For a summary chart of this kind, I doubt that it adds anything to include the information on whether the end of a range is definite and consistent, definite but inconsistent, or unknown.


The Tufte count

One of the things I picked up from Tufte is the horrible habit of counting the amount of data on a chart.  This is part of the info gathering to estimate the data-ink ratio (amount of data divided by the amount of ink used to depict them).

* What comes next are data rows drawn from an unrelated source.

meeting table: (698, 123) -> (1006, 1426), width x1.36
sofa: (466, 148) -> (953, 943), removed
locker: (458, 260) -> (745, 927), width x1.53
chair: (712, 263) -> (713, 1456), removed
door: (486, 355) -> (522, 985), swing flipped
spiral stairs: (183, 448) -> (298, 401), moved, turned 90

Leon B, a reader, left this in my inbox, months ago it turned out.  This is the British government's way of informing people how energy-efficient their homes are.  As Leon said:

these charts might be a great example of governments going overboard with colours, bars, letters and numbers and lines for something that really only has four data points.



Ukhomeenergy

In addition, I find the use of two different scales to be confusing and unnecessary.  If it is decided that scores in a particular range can be grouped as A, B, ..., G, then the original scale should be discarded.  52 is E and 70 is C.  (This is especially so since the score ranges are not intuitive, like 69-80 = C ?!)

Even worse, what's the point of citing the 0-100 scale without explaining what is the metric?

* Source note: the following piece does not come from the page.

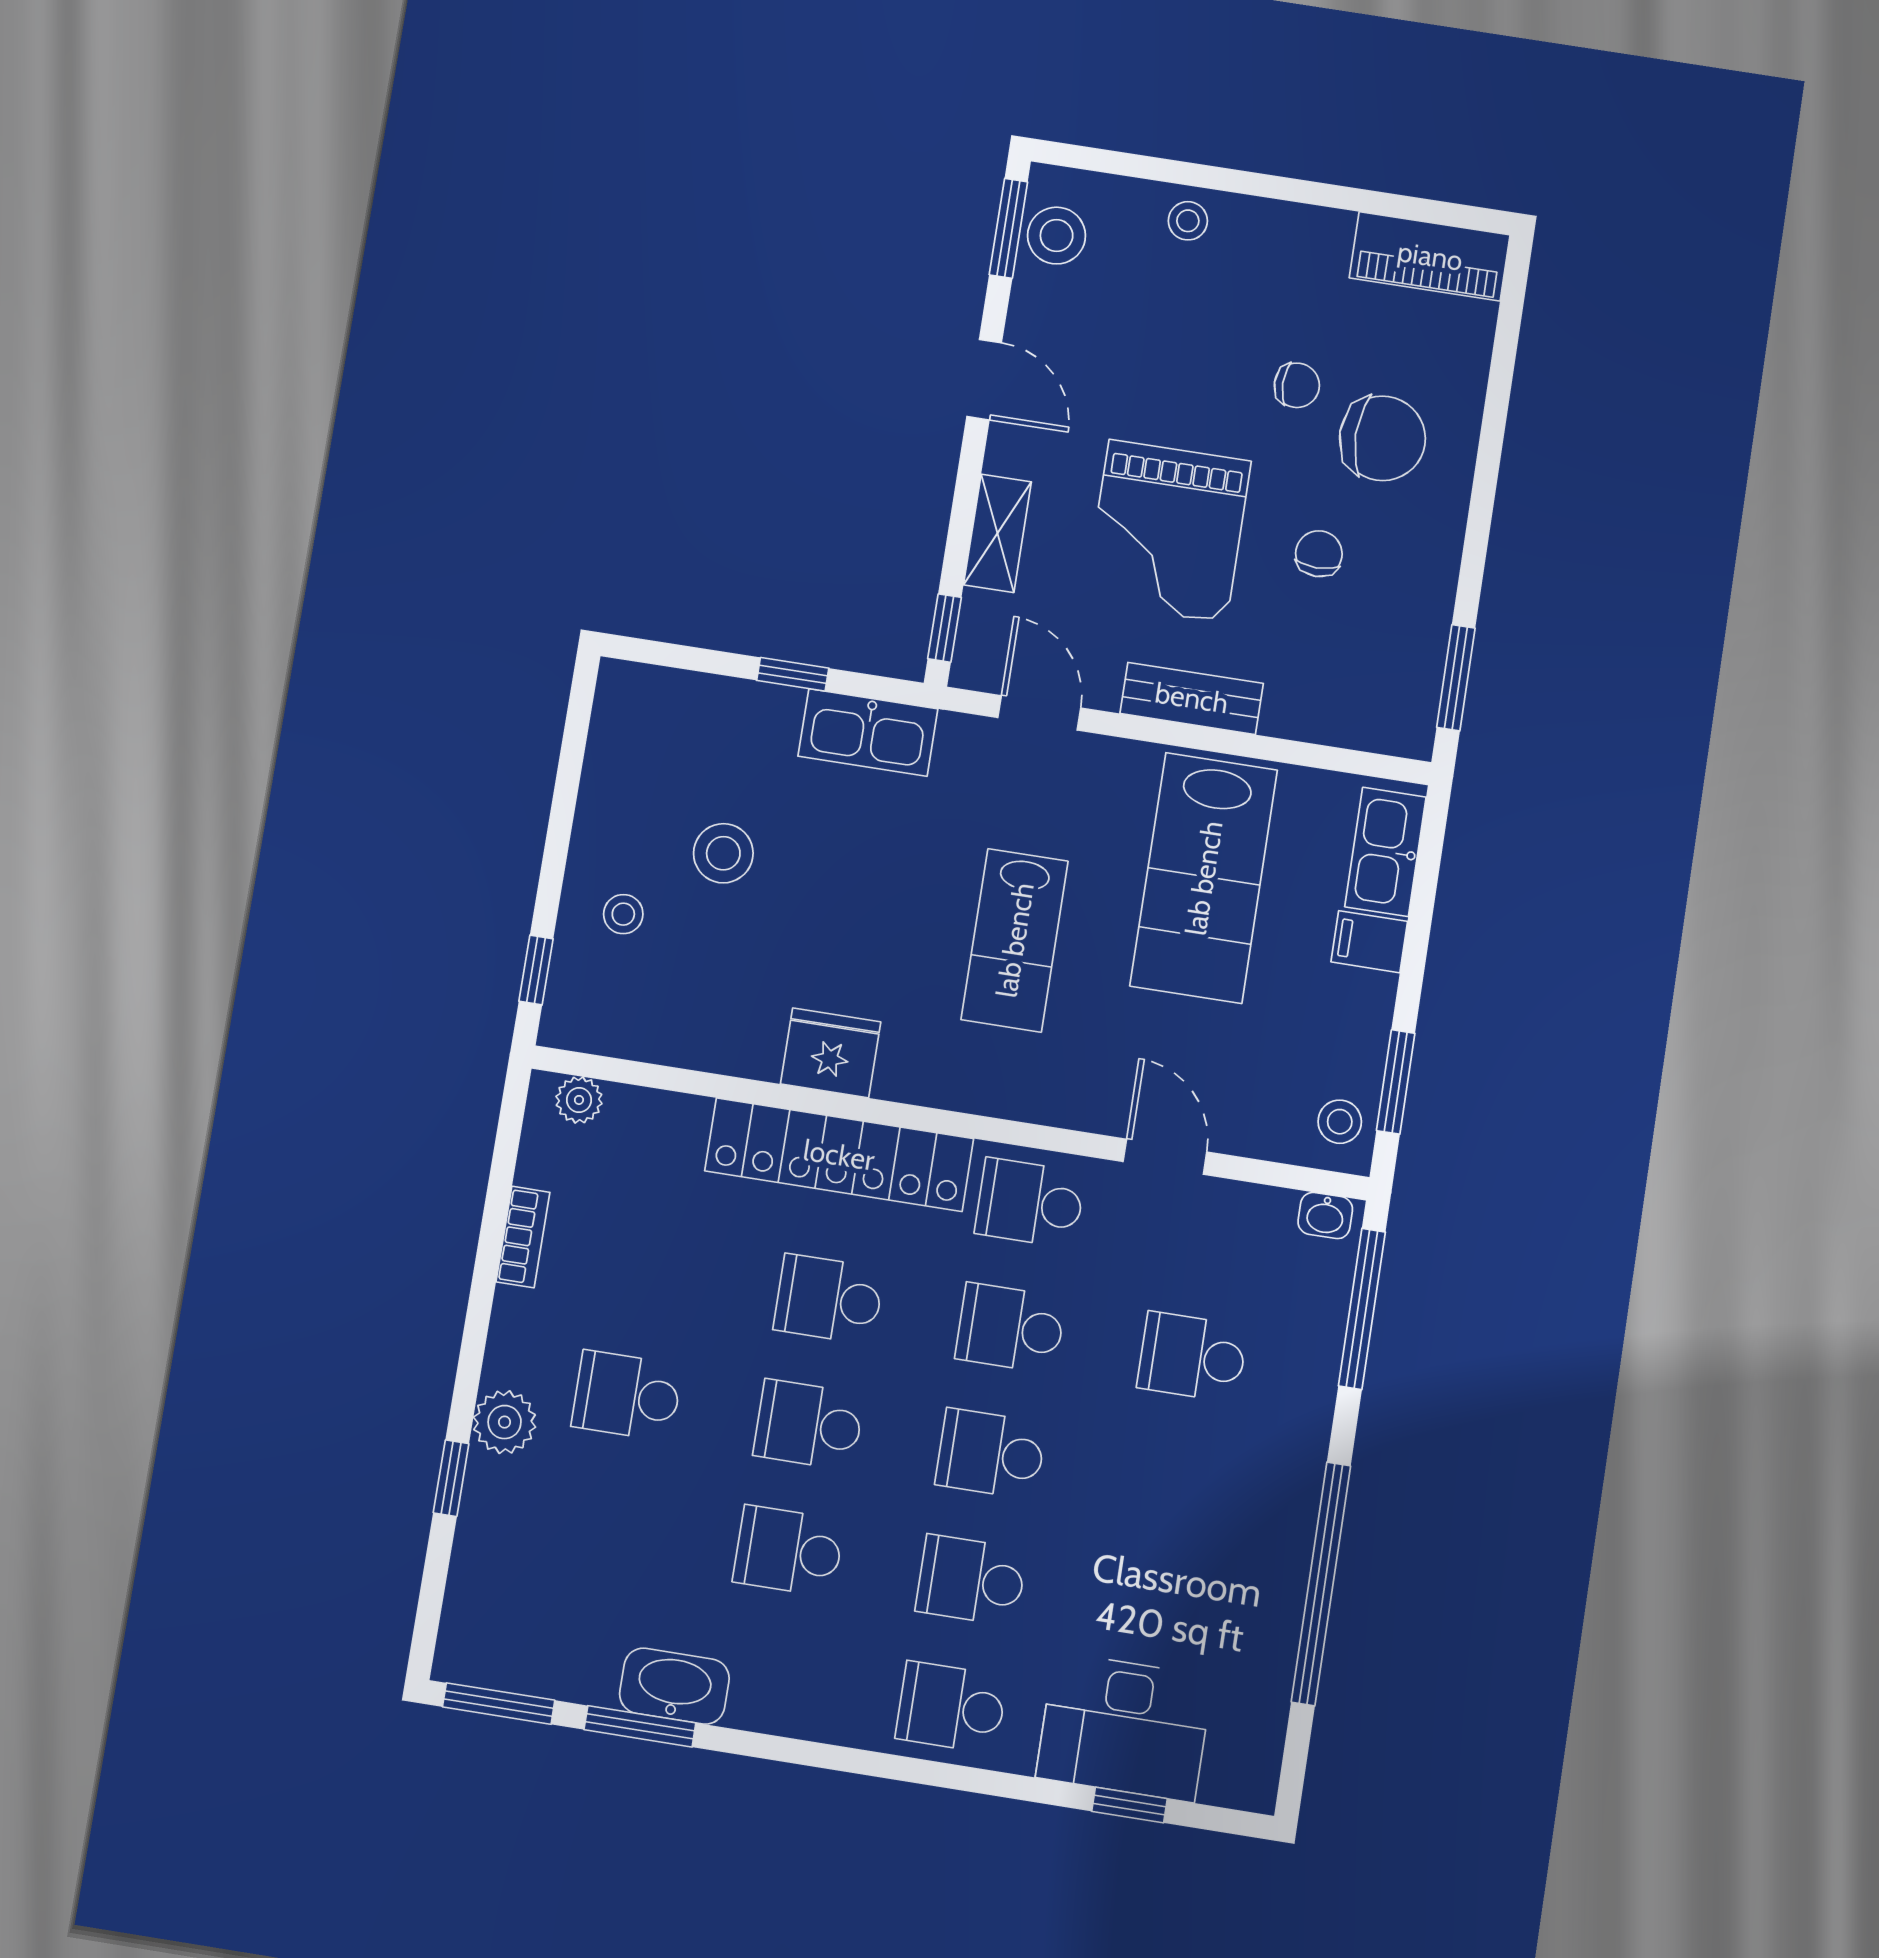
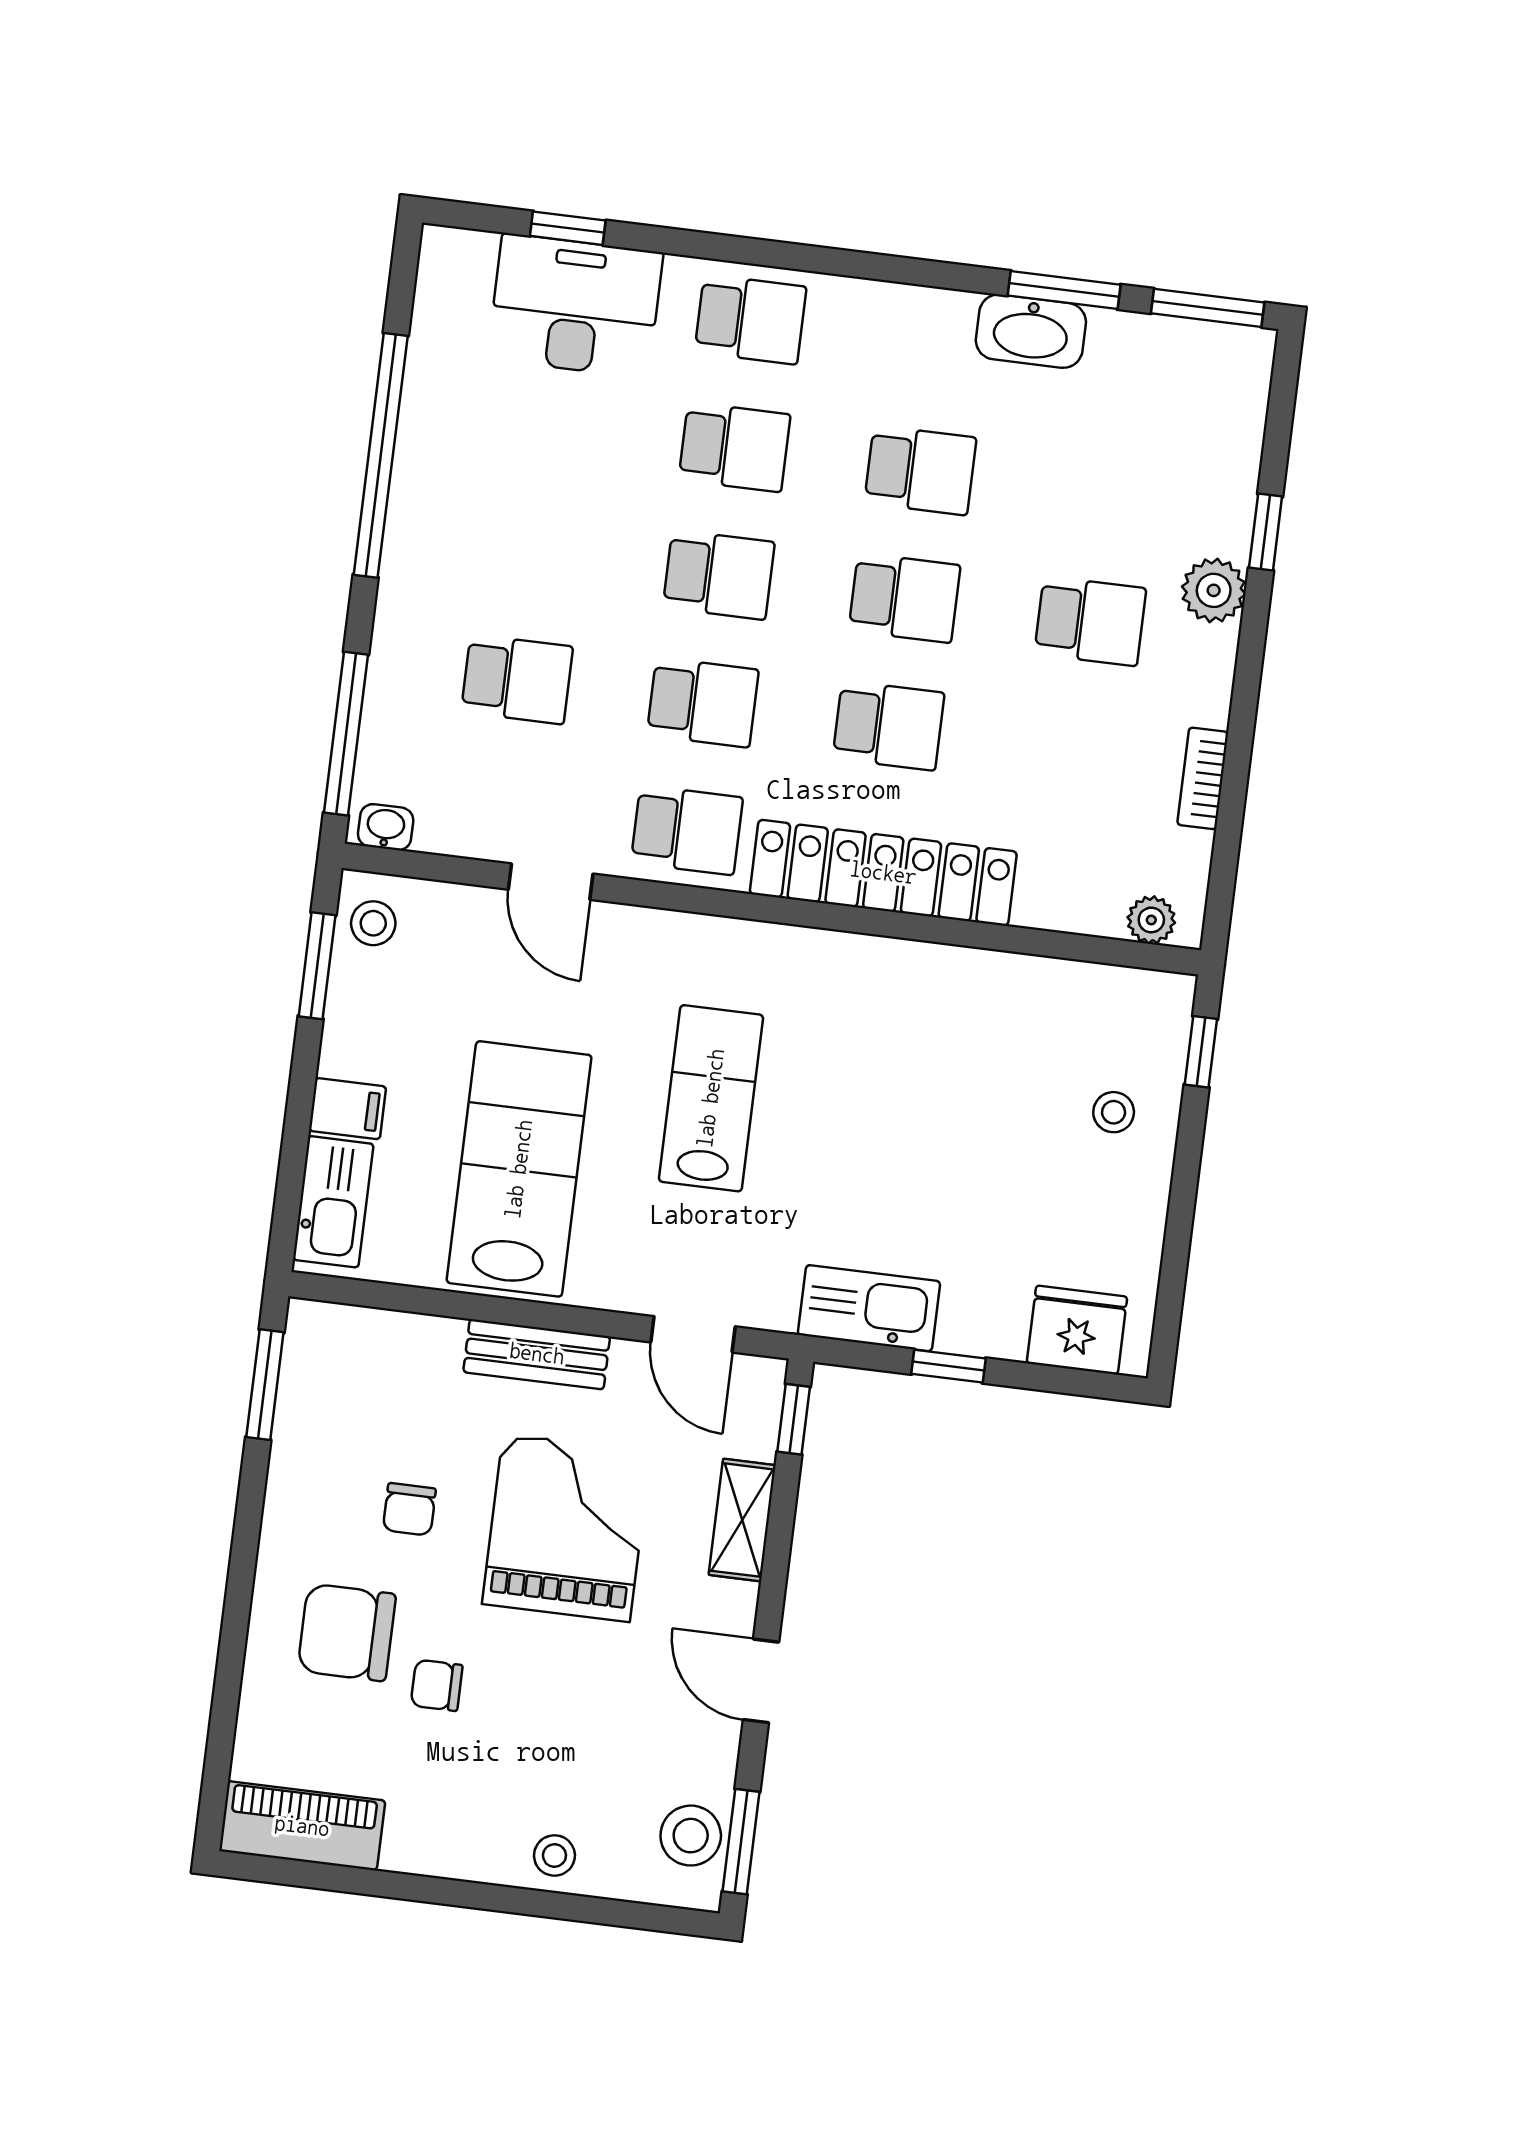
stool: (723, 853) -> (1013, 1178), removed
fridge: (831, 1053) -> (1077, 1330), moved, turned 180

A table presentation does a far better job in a fraction of the space:

Redoukenergy_2










Source: Home Information Pack, UK Government.  Graph from Wikipedia.


 

PS. This post set off a torrent of emotions (see the comments).  Another version that I discarded was the simplest table possible.  In my view, there is still way too much distracting "junk" in the original design.  No one has yet explained why the 0-100 scale should be emphasized, or what it means!

Redo2ukenergy


For love of Color

Derek C. pointed us to this piece of chartjunk on Wikipedia.  This chart compares the mass of solar system objects, relative to the Earth's mass.Wiki_solar

Derek's comment:

The bars are inappropriate, as their length is proportional to the
logarithm of the ratio of the masses of the object and the Earth. Also
the multiple colours are distracting.

I'm also mystified by the first bar called "Solar System".  It seems to convey the idea that the Solar System is much larger than the Earth;  combined with the second bar ("Sun"), it tells us that every object but the Sun pales into insignificance.  If this is true, then the Solar System needs to be labelled differently as it is not a "solar system object".

Derek sent in a much improved chart:

Derekc_solar

His version is much cleaner.  The axis labels, properly oriented, are much easier to read.  The use of color is admirably restrained: I suspect that he is as baffled as I about the asterisks (now blue dots) in the original chart. I'd retain the vertical line through the Earth (relative mass = 1) to help anchor the chart.

But a job well done!  He should send it in to the powers to be at Wikipedia.